What Microsoft and Zoom could change
There’s no single “patch,” but vendors can blunt Ghost Calls without breaking meetings:- Bind TURN credentials to meeting context and device identity, limiting reuse outside the issuing session or host fingerprint.
- Shorten credential lifetimes and reduce scope; require periodic re‑auth for long sessions.
- Add relay‑side heuristics to detect non‑media payload patterns and clamp down on generic data tunneling over media relays—carefully, to avoid harming accessibility features and screen sharing.
- Offer enterprise policy hooks to restrict TURN usage to managed devices or to enforce per‑tenant relay regions for better anomaly baselining.

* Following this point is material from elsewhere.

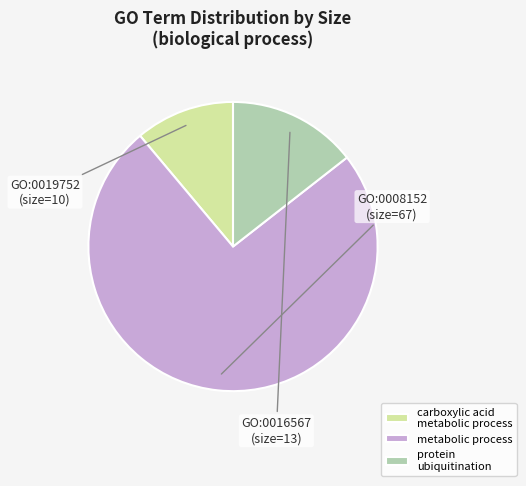

True or false: protein ubiquitination accounts for 14% of the total.

True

Risk outlook for Windows enterprises
- High likelihood of evasion success in environments that broadly trust collaboration egress and lack meeting‑to‑network correlation.
- Impact ranges from stealthy C2 and data exfiltration to lateral movement facilitated by a low‑latency, vendor‑hosted tunnel.
- Detection is feasible with the right signals: meeting telemetry, process‑scoped egress controls, and TURN/DTLS monitoring at the perimeter.
Appendix: quick reference for media/relay networking
- Microsoft Teams media/TURN: ICE‑based; UDP 3478–3481 and TCP/443 to Microsoft media IPs (notably 52.112.0.0/14 for transport relays).
- Zoom media/TURN: UDP 3478/3479 and wide UDP media ranges; TCP 443/5091 to documented Zoom IP ranges.
The bottom line: Ghost Calls doesn’t break Teams or Zoom—it piggybacks on them. Until collaboration platforms expose stronger policy and telemetry hooks, Windows admins should assume TURN relays can be repurposed and instrument their networks accordingly.